改正の背景

昭和44年の基準から約20年が経過し、バブル経済のなか平成元年に土地の基本理念を定める土地基本法が制定されました。

また、国土利用計画法が制定され、鑑定評価の留意事項に関する建議書が発出されていたため、平成2年の基準は、土地基本法と建議書の趣旨を踏まえたものとして改正が行われました。

主な改正点

  • 「鑑定評価基準運用上の留意事項」の創設(以下「留意事項」)
  • 鑑定評価方式の充実
  • 価格・賃料の種類
  • 継続賃料の評価手法の整備
  • 貸家及びその敷地の収益価格

「留意事項」の創設

「留意事項」は当時の国土庁土地局長が、不動産鑑定評価基準の要点・趣旨・実務上留意すべきことを通知するという形で行われました。

目的

基準の要点及びその趣旨の周知徹底を図るとともに、新基準に新たに盛り込まれた事項を中心として適正な鑑定評価が実施されるように注意喚起すること。

位置づけ

新基準に基づいて不動産鑑定士等が不動産の鑑定評価に従事するにあたって、本通知に従って適正な鑑定評価の実施に努めなければならないもの。

鑑定評価方式の充実

開発法の創設

分譲地やマンション分譲において適用される開発法という手法が規定

改正
1

土地残余法の再定義

改正前:地代を求める手法

改正後:土地の収益価格を求める手法

改正
2

区分地上権における「土地残余法に準じて求める収益価格」

区分地上権の鑑定評価においても、前記土地残余法に準じて求める方法が採用

改正
3

価格・賃料の種類の整理

正常価格と限定価格(併合・分割)のほかに、特定価格が定められました。
____
# 指示 1
鑑定評価基準改正の解説によると、「留意事項」はだれが通知する形で出されましたか。
# 指示 2
鑑定評価基準改正の解説を、最後の文の後から書き継いでください。

保存済みデータ項目:
____
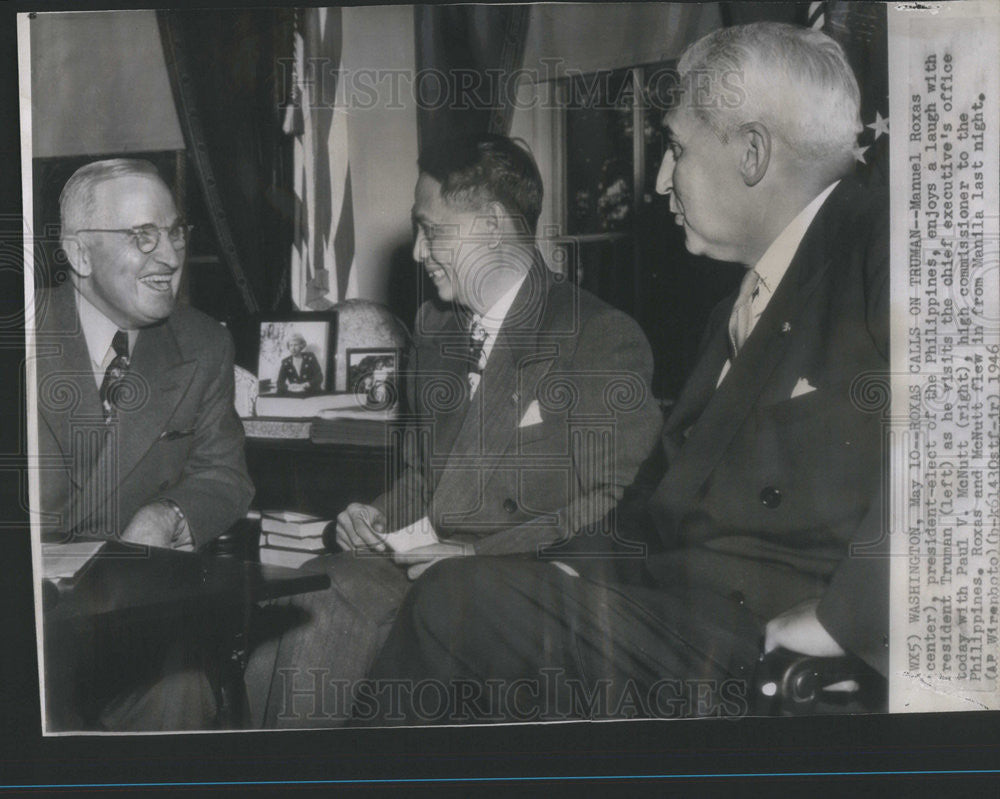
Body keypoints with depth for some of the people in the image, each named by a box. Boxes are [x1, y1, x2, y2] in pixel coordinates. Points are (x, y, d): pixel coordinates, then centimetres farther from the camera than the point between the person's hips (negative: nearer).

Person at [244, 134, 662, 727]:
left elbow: (614, 510, -10)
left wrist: (479, 556, -17)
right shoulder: (435, 327, 19)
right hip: (423, 558, 6)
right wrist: (378, 516, 6)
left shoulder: (605, 340, -4)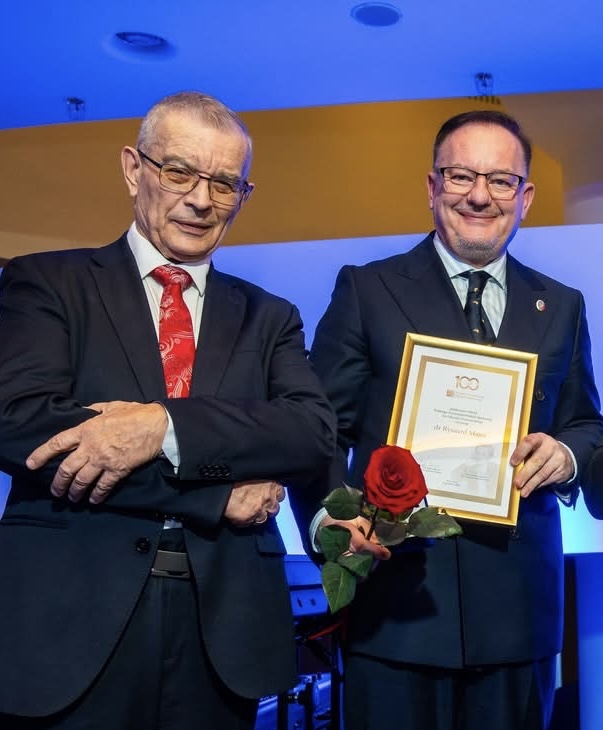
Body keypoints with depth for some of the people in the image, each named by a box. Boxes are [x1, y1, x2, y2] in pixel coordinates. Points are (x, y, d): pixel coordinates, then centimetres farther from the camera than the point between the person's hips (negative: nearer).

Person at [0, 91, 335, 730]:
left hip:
____
# 出力 1
当時の国土庁土地局長です。

# 出力 2
特定価格は、昭和44年基準で一度なくなりましたが、鑑定評価の範囲を拡大する観点から再び規定されました。

不動産の性格により一般的に取引の対象とならない不動産又は依頼目的及び条件により、一般的な市場性を考慮することが適当でない不動産の経済価値を適正に表示する価格

平成2年不動産鑑定評価基準

具体例として次のものが規定されていました。

イ 宗教建築物等の特殊な建築物の鑑定評価を行う場合

ロ 会社更生法による更正目的の財産の鑑定評価を行う場合

ハ 担保として安全性を考慮することが特に要請される場合

平成2年不動産鑑定評価基準

なお、賃料は、正常賃料、限定賃料(併合・分割)、ならびに継続賃料(新設)に区分されました。

継続賃料の評価手法の整備

改正前:実際支払賃料と経済価値に即応した適正な賃料との間において決定するものとし、この場合には、賃料の推移や底地利回りなどを総合的に勘案して求めるものとされていました。

改正後:実際支払賃料との差額に着目した「差額配分法」、総合的勘案事項のうち賃料の推移にかかわる考え方を「スライド法」、同じく底地利回りにかかわる考え方を「利回り法」、契約内容および経緯などが類似した事例があれば「賃貸事例比較法」を適用すべきとされました。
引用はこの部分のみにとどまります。